The Saudis and Iranians have backed opposite sides in conflicts ranging from Syria to Yemen for nearly a decade. In 2019, they were on the brink of war when Iran was blamed for missile and drone attacks on a Saudi oil field.

The current rapprochement follows signs that the proxy wars waged by Riyadh and Tehran were cooling. A United Nations-supported truce between Saudi- and Iran-backed sides in the Yemen war has held for nearly a year. 

The civil war in Syria has largely been won by President Bashar al-Assad's government, with help from Iran and Russia.

Another Persian Gulf rival of Iran, the United Arab Emirates, reopened its embassy in Iran last year and has been pursuing trade and open lines of communication with Tehran.

The deal left unaddressed Iran's nuclear program, which has been a source of friction between Tehran and much of the world, including China, for two decades. 

U.S. sanctions on Iran have left its economy in ruins, with a currency crisis in recent weeks roiling the country.

The Saudi government had kept U.S. officials apprised of their discussions to re-establish diplomatic relations with Iran, which dates back to talks in recent years in Baghdad and Oman, and supported the efforts in the hope that it would resolve some of the growing tensions in the Gulf, officials said. The U.S. wasn't directly involved in these talks, officials said.

Ultimately, U.S. officials said the aim was to prevent any further attacks against Saudi Arabia, including those by Iranian-backed Houthi militants in Yemen. The officials believe that Iran had an incentive to join the talks because it wants to ease the growing political and economic pressure at home, and hopes that any diplomatic breakthroughs with its neighbors might help.

U.S. officials said the next two months, until the official reopening of the embassies, would be critical in gauging how serious Tehran is in honoring the agreement.

"This is not a regime that typically does honor its word, so we hope that they do," White House National Security Council Strategic Coordinator John Kirby told reporters Friday. "We'd like to see this war in Yemen end, and that this arrangement that they have, might help lead us to that outcome."
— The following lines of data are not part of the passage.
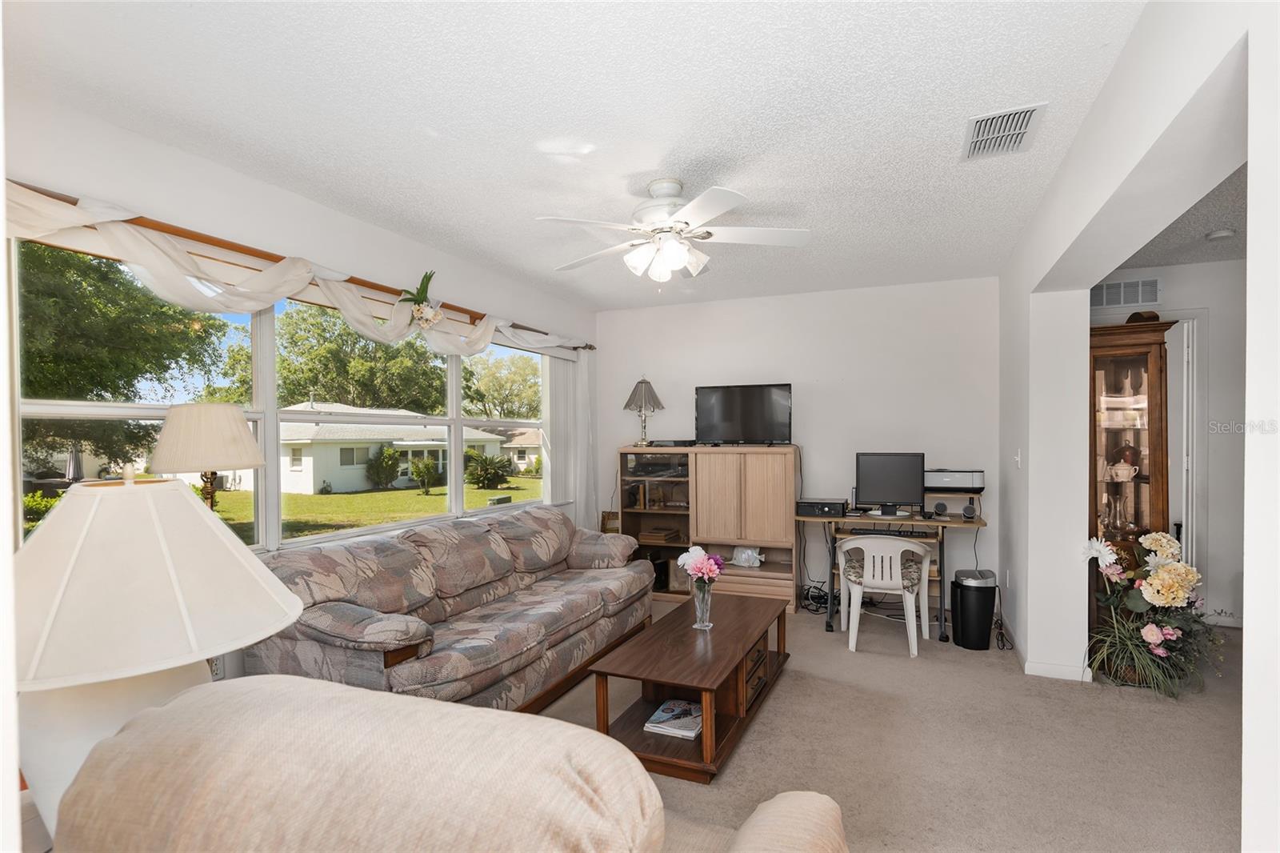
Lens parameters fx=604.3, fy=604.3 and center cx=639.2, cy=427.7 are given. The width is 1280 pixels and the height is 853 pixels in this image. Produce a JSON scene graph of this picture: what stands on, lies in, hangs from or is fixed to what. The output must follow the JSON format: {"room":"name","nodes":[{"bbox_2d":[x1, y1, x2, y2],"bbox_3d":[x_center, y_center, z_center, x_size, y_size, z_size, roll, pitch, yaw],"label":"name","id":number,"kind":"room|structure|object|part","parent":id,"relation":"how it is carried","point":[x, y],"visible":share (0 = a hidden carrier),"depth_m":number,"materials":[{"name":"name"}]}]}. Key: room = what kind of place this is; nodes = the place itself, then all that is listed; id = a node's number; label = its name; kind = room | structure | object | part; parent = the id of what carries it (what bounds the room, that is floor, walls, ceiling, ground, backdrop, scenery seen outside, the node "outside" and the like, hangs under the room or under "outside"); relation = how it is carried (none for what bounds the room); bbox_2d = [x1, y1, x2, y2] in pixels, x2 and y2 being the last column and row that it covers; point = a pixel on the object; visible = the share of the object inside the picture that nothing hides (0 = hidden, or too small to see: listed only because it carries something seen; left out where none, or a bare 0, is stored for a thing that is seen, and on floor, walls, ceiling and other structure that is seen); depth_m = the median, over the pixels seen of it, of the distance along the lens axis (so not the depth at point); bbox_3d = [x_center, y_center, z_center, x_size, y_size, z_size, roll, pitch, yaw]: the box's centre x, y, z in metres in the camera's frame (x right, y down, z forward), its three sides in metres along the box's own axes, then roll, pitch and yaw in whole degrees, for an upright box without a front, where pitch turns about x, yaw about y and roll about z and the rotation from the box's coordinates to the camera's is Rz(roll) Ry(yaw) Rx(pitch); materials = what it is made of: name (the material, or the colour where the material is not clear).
{"room":"living room","nodes":[
{"label":"living room","id":0,"kind":"room"},
{"bbox_2d":[150,402,261,510],"bbox_3d":[-1.653,0.381,2.326,0.356,0.933,0.352,0,0,23],"label":"table lamp","id":1,"kind":"object","parent":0,"point":[189,431],"visible":0.81,"depth_m":2.22,"materials":[{"name":"beige fabric"}]},
{"bbox_2d":[1,83,597,694],"bbox_3d":[-1.558,0.155,3.127,0.163,2.552,5.753,0,0,23],"label":"left wall","id":2,"kind":"structure","parent":0,"point":[109,128],"depth_m":2.66,"materials":[{"name":"white paint"}]},
{"bbox_2d":[208,655,224,678],"bbox_3d":[-1.719,0.963,2.446,0.014,0.114,0.063,0,0,23],"label":"wall socket","id":3,"kind":"object","parent":2,"relation":"attached to","point":[216,670],"visible":0.37,"depth_m":2.45,"materials":[{"name":"white plastic"}]},
{"bbox_2d":[9,234,551,552],"bbox_3d":[-1.423,-0.067,3.579,0.138,1.239,3.717,0,0,23],"label":"window","id":4,"kind":"structure","parent":2,"relation":"in","point":[459,421],"depth_m":2.90,"materials":[{"name":"glass"}]},
{"bbox_2d":[0,187,590,354],"bbox_3d":[-1.354,-0.745,3.396,0.127,0.058,4.059,0,0,23],"label":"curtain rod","id":5,"kind":"object","parent":2,"relation":"attached to","point":[74,202],"visible":0.67,"depth_m":2.50,"materials":[{"name":"brown wood"}]},
{"bbox_2d":[2,182,590,354],"bbox_3d":[-1.273,-0.644,3.296,0.178,0.290,3.832,0,0,23],"label":"valance","id":6,"kind":"object","parent":5,"relation":"hanging from","point":[38,200],"visible":0.79,"depth_m":2.42,"materials":[{"name":"white fabric"}]},
{"bbox_2d":[398,269,443,327],"bbox_3d":[-1.252,-0.730,3.475,0.210,0.352,0.336,0,0,23],"label":"flower decoration","id":7,"kind":"object","parent":5,"relation":"on","point":[429,317],"visible":0.95,"depth_m":3.46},
{"bbox_2d":[543,350,596,524],"bbox_3d":[-0.572,0.340,5.238,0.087,1.990,0.776,0,0,23],"label":"vertical blind","id":8,"kind":"object","parent":5,"relation":"hanging from","point":[577,498],"visible":0.65,"depth_m":5.13,"materials":[{"name":"white fabric"}]},
{"bbox_2d":[2,0,1152,310],"bbox_3d":[0.128,-1.174,2.460,3.978,0.107,6.244,0,0,23],"label":"ceiling","id":9,"kind":"structure","parent":0,"point":[640,167],"depth_m":2.14,"materials":[{"name":"white paint"}]},
{"bbox_2d":[534,176,810,284],"bbox_3d":[0.148,-0.893,2.840,1.211,0.474,1.205,0,0,-8],"label":"ceiling fan","id":10,"kind":"object","parent":9,"relation":"hanging from","point":[662,192],"visible":0.99,"depth_m":2.75,"materials":[{"name":"white"}]},
{"bbox_2d":[961,101,1047,160],"bbox_3d":[1.383,-1.127,2.311,0.242,0.021,0.375,0,0,23],"label":"ceiling vent","id":11,"kind":"object","parent":9,"relation":"attached to","point":[980,125],"visible":1,"depth_m":2.29,"materials":[{"name":"white metal"}]},
{"bbox_2d":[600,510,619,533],"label":"picture frame","id":12,"kind":"object","parent":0,"point":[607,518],"visible":0.37,"depth_m":5.44,"materials":[{"name":"brown"}]},
{"bbox_2d":[596,276,1000,612],"bbox_3d":[1.174,0.137,5.178,3.502,2.538,0.148,0,0,23],"label":"back wall","id":13,"kind":"structure","parent":0,"point":[630,312],"depth_m":4.88,"materials":[{"name":"white paint"}]},
{"bbox_2d":[536,600,1245,852],"bbox_3d":[0.647,1.445,2.152,5.728,0.102,6.750,0,0,23],"label":"carpet floor","id":14,"kind":"structure","parent":0,"point":[765,719],"depth_m":2.63,"materials":[{"name":"beige carpet"}]},
{"bbox_2d":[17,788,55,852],"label":"side table","id":15,"kind":"object","parent":14,"relation":"on","point":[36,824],"visible":0.27,"depth_m":1.23,"materials":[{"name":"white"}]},
{"bbox_2d":[10,466,303,838],"bbox_3d":[-1.025,0.456,1.200,0.560,0.756,0.559,0,0,23],"label":"table lamp","id":16,"kind":"object","parent":15,"relation":"on","point":[214,521],"visible":0.87,"depth_m":1.09,"materials":[{"name":"white ceramic"}]},
{"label":"lamp shade","id":17,"kind":"part","parent":16,"relation":"part of","materials":[{"name":"white fabric"}]},
{"bbox_2d":[244,504,652,716],"bbox_3d":[-0.801,0.965,3.395,0.938,0.866,2.396,0,0,23],"label":"sofa","id":18,"kind":"object","parent":14,"relation":"on","point":[530,630],"visible":0.84,"depth_m":2.88,"materials":[{"name":"fabric"}]},
{"bbox_2d":[50,673,852,852],"bbox_3d":[-0.299,0.933,1.049,1.469,0.923,1.017,0,0,23],"label":"armchair","id":19,"kind":"object","parent":14,"relation":"on","point":[357,694],"visible":1,"depth_m":0.94,"materials":[{"name":"beige fabric"}]},
{"bbox_2d":[588,592,792,782],"bbox_3d":[0.320,1.194,3.000,0.575,0.410,1.348,0,0,23],"label":"coffee table","id":20,"kind":"object","parent":14,"relation":"on","point":[714,635],"visible":0.88,"depth_m":2.69,"materials":[{"name":"brown wood"}]},
{"bbox_2d":[643,698,703,738],"bbox_3d":[0.187,1.289,2.703,0.244,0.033,0.291,0,0,23],"label":"magazine","id":21,"kind":"object","parent":20,"relation":"in","point":[685,707],"visible":0.93,"depth_m":2.65,"materials":[{"name":"paper"}]},
{"bbox_2d":[690,576,714,629],"bbox_3d":[0.306,0.868,3.004,0.112,0.226,0.112,0,0,23],"label":"glass vase","id":22,"kind":"object","parent":20,"relation":"on","point":[700,595],"visible":0.92,"depth_m":2.97,"materials":[{"name":"clear glass"}]},
{"bbox_2d":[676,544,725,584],"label":"flower bouquet","id":23,"kind":"object","parent":22,"relation":"in","point":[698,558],"visible":0.87,"depth_m":3.02,"materials":[{"name":"pink plant"}]},
{"bbox_2d":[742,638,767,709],"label":"drawer box","id":24,"kind":"object","parent":20,"relation":"in","point":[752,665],"visible":0.28,"depth_m":2.98,"materials":[{"name":"brown wood"}]},
{"bbox_2d":[620,444,800,613],"bbox_3d":[0.584,0.786,5.064,1.395,1.246,0.481,0,0,23],"label":"entertainment center","id":25,"kind":"object","parent":14,"relation":"on","point":[758,501],"visible":0.81,"depth_m":4.82,"materials":[{"name":"brown wood"}]},
{"bbox_2d":[624,376,663,446],"bbox_3d":[0.032,-0.138,5.243,0.333,0.609,0.332,0,0,23],"label":"table lamp","id":26,"kind":"object","parent":25,"relation":"on","point":[645,398],"visible":1,"depth_m":5.19,"materials":[{"name":"metal"}]},
{"bbox_2d":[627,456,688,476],"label":"media player","id":27,"kind":"object","parent":25,"relation":"in","point":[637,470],"visible":0.88,"depth_m":5.09},
{"bbox_2d":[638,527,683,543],"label":"book stack","id":28,"kind":"object","parent":25,"relation":"in","point":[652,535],"visible":0.9,"depth_m":5.14,"materials":[{"name":"brown"}]},
{"bbox_2d":[648,438,696,446],"bbox_3d":[0.289,0.125,5.175,0.379,0.054,0.258,0,0,23],"label":"cable box","id":29,"kind":"object","parent":25,"relation":"on","point":[674,443],"visible":0.98,"depth_m":5.06,"materials":[{"name":"black plastic"}]},
{"bbox_2d":[693,383,791,445],"bbox_3d":[0.842,-0.100,4.948,0.801,0.494,0.241,0,0,23],"label":"television","id":30,"kind":"object","parent":25,"relation":"on","point":[732,404],"visible":0.99,"depth_m":4.91,"materials":[{"name":"black plastic"}]},
{"bbox_2d":[731,545,763,566],"bbox_3d":[0.860,1.024,4.832,0.268,0.152,0.130,0,0,23],"label":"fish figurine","id":31,"kind":"object","parent":25,"relation":"in","point":[755,562],"visible":0.98,"depth_m":4.80,"materials":[{"name":"plastic"}]},
{"bbox_2d":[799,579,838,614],"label":"cable bundle","id":32,"kind":"object","parent":14,"relation":"on","point":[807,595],"visible":0.63,"depth_m":4.68,"materials":[{"name":"black plastic"}]},
{"bbox_2d":[836,532,931,656],"bbox_3d":[1.595,1.039,3.990,0.549,0.720,0.530,0,0,23],"label":"plastic chair","id":33,"kind":"object","parent":14,"relation":"on","point":[913,546],"visible":0.99,"depth_m":3.82,"materials":[{"name":"white plastic"}]},
{"bbox_2d":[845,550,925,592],"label":"seat cushion","id":34,"kind":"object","parent":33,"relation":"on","point":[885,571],"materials":[{"name":"multicoloured fabric"}]},
{"bbox_2d":[803,507,988,642],"bbox_3d":[1.823,1.010,4.358,1.153,0.768,0.657,0,0,23],"label":"desk","id":35,"kind":"object","parent":14,"relation":"on","point":[862,518],"visible":0.67,"depth_m":4.22,"materials":[{"name":"wood"}]},
{"bbox_2d":[795,496,848,516],"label":"desktop computer","id":36,"kind":"object","parent":35,"relation":"on","point":[813,506],"visible":0.99,"depth_m":4.42,"materials":[{"name":"black"}]},
{"bbox_2d":[855,452,926,516],"bbox_3d":[1.825,0.410,4.396,0.473,0.440,0.192,0,0,23],"label":"monitor","id":37,"kind":"object","parent":35,"relation":"on","point":[890,490],"visible":0.99,"depth_m":4.38,"materials":[{"name":"black plastic"}]},
{"bbox_2d":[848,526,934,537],"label":"keyboard","id":38,"kind":"object","parent":35,"relation":"on","point":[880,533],"visible":0.83,"depth_m":4.10,"materials":[{"name":"black plastic"}]},
{"bbox_2d":[932,500,948,515],"bbox_3d":[2.149,0.574,4.322,0.094,0.094,0.094,0,0,23],"label":"speaker","id":39,"kind":"object","parent":35,"relation":"on","point":[938,508],"visible":0.98,"depth_m":4.29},
{"bbox_2d":[923,468,983,491],"bbox_3d":[2.236,0.368,4.388,0.418,0.146,0.394,0,0,23],"label":"printer","id":40,"kind":"object","parent":35,"relation":"on","point":[953,483],"visible":0.97,"depth_m":4.23,"materials":[{"name":"plastic"}]},
{"bbox_2d":[961,502,976,519],"bbox_3d":[2.279,0.582,4.189,0.088,0.092,0.093,0,0,23],"label":"speaker","id":41,"kind":"object","parent":35,"relation":"on","point":[968,510],"visible":0.98,"depth_m":4.16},
{"bbox_2d":[950,568,997,650],"bbox_3d":[2.161,1.163,3.918,0.248,0.459,0.255,0,0,23],"label":"trash can","id":42,"kind":"object","parent":14,"relation":"on","point":[982,610],"visible":0.99,"depth_m":3.82,"materials":[{"name":"black plastic"}]},
{"bbox_2d":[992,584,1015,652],"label":"power cord","id":43,"kind":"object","parent":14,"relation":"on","point":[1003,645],"visible":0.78,"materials":[{"name":"black rubber"}]},
{"bbox_2d":[1087,312,1175,643],"bbox_3d":[2.902,0.397,3.654,0.484,1.995,0.479,0,0,23],"label":"curio cabinet","id":44,"kind":"object","parent":14,"relation":"on","point":[1143,356],"visible":0.58,"depth_m":3.54,"materials":[{"name":"brown wood"}]},
{"bbox_2d":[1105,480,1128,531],"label":"vase","id":45,"kind":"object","parent":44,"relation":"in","point":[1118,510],"visible":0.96,"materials":[{"name":"clear glass"}]},
{"bbox_2d":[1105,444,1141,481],"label":"teapot","id":46,"kind":"object","parent":44,"relation":"in","point":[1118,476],"visible":0.97,"depth_m":3.61,"materials":[{"name":"white ceramic"}]},
{"bbox_2d":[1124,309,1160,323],"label":"mantel clock","id":47,"kind":"object","parent":44,"relation":"on","point":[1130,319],"visible":0.46,"depth_m":3.59,"materials":[{"name":"brown"}]},
{"bbox_2d":[1080,527,1227,698],"bbox_3d":[2.767,0.966,3.233,0.752,0.832,0.775,0,0,23],"label":"flower arrangement","id":48,"kind":"object","parent":14,"relation":"on","point":[1170,632],"visible":0.97,"depth_m":3.17,"materials":[{"name":"plant"}]},
{"bbox_2d":[995,0,1276,844],"bbox_3d":[1.505,0.143,1.684,0.181,2.559,5.811,0,0,23],"label":"right wall","id":49,"kind":"structure","parent":0,"point":[1088,279],"depth_m":2.00,"materials":[{"name":"white paint"}]},
{"bbox_2d":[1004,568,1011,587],"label":"wall socket","id":50,"kind":"object","parent":49,"relation":"attached to","point":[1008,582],"visible":0.98,"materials":[{"name":"white plastic"}]},
{"bbox_2d":[1014,448,1023,467],"bbox_3d":[2.310,0.193,3.689,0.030,0.121,0.068,0,0,23],"label":"light switch","id":51,"kind":"object","parent":49,"relation":"attached to","point":[1018,458],"visible":0.98,"depth_m":3.67,"materials":[{"name":"white plastic"}]},
{"bbox_2d":[1000,620,1091,681],"bbox_3d":[2.432,1.354,3.697,0.291,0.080,1.321,0,0,23],"label":"baseboard","id":52,"kind":"structure","parent":49,"relation":"attached to","point":[1033,672],"depth_m":3.40,"materials":[{"name":"white paint"}]},
{"bbox_2d":[1089,259,1245,627],"bbox_3d":[4.100,0.118,4.284,2.628,2.539,0.133,0,0,23],"label":"hallway wall","id":53,"kind":"structure","parent":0,"point":[1186,270],"depth_m":4.20,"materials":[{"name":"white paint"}]},
{"bbox_2d":[1088,276,1163,309],"bbox_3d":[3.422,-0.958,4.325,0.479,0.207,0.016,0,0,23],"label":"wall vent","id":54,"kind":"object","parent":53,"relation":"attached to","point":[1123,302],"visible":0.85,"depth_m":4.30,"materials":[{"name":"white metal"}]},
{"bbox_2d":[1167,312,1207,574],"bbox_3d":[3.881,0.317,4.446,0.147,2.065,0.723,0,0,23],"label":"door","id":55,"kind":"structure","parent":53,"relation":"in","point":[1186,339],"depth_m":4.22,"materials":[{"name":"white paint"}]},
{"bbox_2d":[1110,162,1246,270],"bbox_3d":[3.129,-1.200,2.241,2.257,0.108,4.739,0,0,23],"label":"hallway ceiling","id":56,"kind":"structure","parent":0,"point":[1234,254],"depth_m":3.62,"materials":[{"name":"paint"}]},
{"bbox_2d":[1204,228,1235,240],"bbox_3d":[3.423,-1.136,3.565,0.127,0.038,0.127,0,0,23],"label":"smoke detector","id":57,"kind":"object","parent":56,"relation":"attached to","point":[1221,234],"visible":0.99,"depth_m":3.53,"materials":[{"name":"white"}]},
{"label":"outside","id":58,"kind":"structure","parent":0,"visible":0},
{"bbox_2d":[208,476,543,542],"label":"lawn","id":59,"kind":"structure","parent":58,"point":[354,498],"materials":[{"name":"green plant"}]},
{"bbox_2d":[364,444,402,489],"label":"shrub","id":60,"kind":"object","parent":59,"relation":"on","point":[386,478],"visible":0.95,"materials":[{"name":"green plant"}]},
{"bbox_2d":[410,455,442,492],"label":"shrub","id":61,"kind":"object","parent":59,"relation":"on","point":[419,476],"visible":0.95,"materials":[{"name":"green plant"}]},
{"bbox_2d":[464,450,514,489],"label":"shrub","id":62,"kind":"object","parent":59,"relation":"on","point":[487,470],"visible":0.92,"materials":[{"name":"green plant"}]},
{"bbox_2d":[241,402,510,494],"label":"house","id":63,"kind":"structure","parent":58,"point":[309,483],"materials":[{"name":"white paint"}]},
{"bbox_2d":[497,427,543,471],"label":"house","id":64,"kind":"structure","parent":58,"point":[517,456],"materials":[{"name":"beige paint"}]},
{"label":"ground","id":65,"kind":"structure","parent":58,"visible":0},
{"bbox_2d":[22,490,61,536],"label":"shrub","id":66,"kind":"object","parent":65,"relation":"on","point":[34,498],"visible":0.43,"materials":[{"name":"green plant"}]},
{"bbox_2d":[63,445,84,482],"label":"patio umbrella","id":67,"kind":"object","parent":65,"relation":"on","point":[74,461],"visible":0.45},
{"bbox_2d":[17,239,234,470],"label":"tree","id":68,"kind":"object","parent":65,"relation":"on","point":[103,386],"visible":0.72,"materials":[{"name":"green plant"}]},
{"bbox_2d":[270,303,447,412],"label":"tree","id":69,"kind":"object","parent":65,"relation":"on","point":[319,351],"visible":0.68,"materials":[{"name":"green plant"}]},
{"bbox_2d":[461,350,542,420],"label":"tree","id":70,"kind":"object","parent":65,"relation":"on","point":[494,376],"visible":0.55,"materials":[{"name":"green plant"}]}
]}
Mr. Kirby added: "This is not about China. We support any effort to de-escalate tensions in the region. We think that's in our interests, and it's something that we worked on through our own effective combination of deterrence and diplomacy."

China's role in the talks marks a watershed moment for Beijing's ambitions in the region. Along with Russia's intervention in the Syrian civil war, China's diplomacy is another sign of the U.S.'s waning influence.

Tehran had been increasingly worried Beijing's growing ties with Saudi Arabia could leave it further isolated. Mr. Xi's visit to Saudi Arabia in December triggered a backlash in Iran after Beijing joined an Arab statement calling on Tehran to cooperate with the International Atomic Energy Agency over its nuclear program." [1]

 

 China's efforts are understandable. As the US diligently balances one regional power against another (Muslims in Saudi Arabia against Muslims in Iran, Slavs in Ukraine against Slavs in Russia), China uses its weight on the international stage to upset this balancing. These are direct attempts to harm the United States. The most interesting thing is how this Chinese policy will manifest itself closer to China's home - in Asia.

 

1. Saudis, Iran Restore Relations With Accord Brokered by China
Kalin, Stephen; Faucon, Benoit; Salama, Vivian; Cloud, David S.  Wall Street Journal, Eastern edition; New York, N.Y. [New York, N.Y]. 11 Mar 2023: A.1.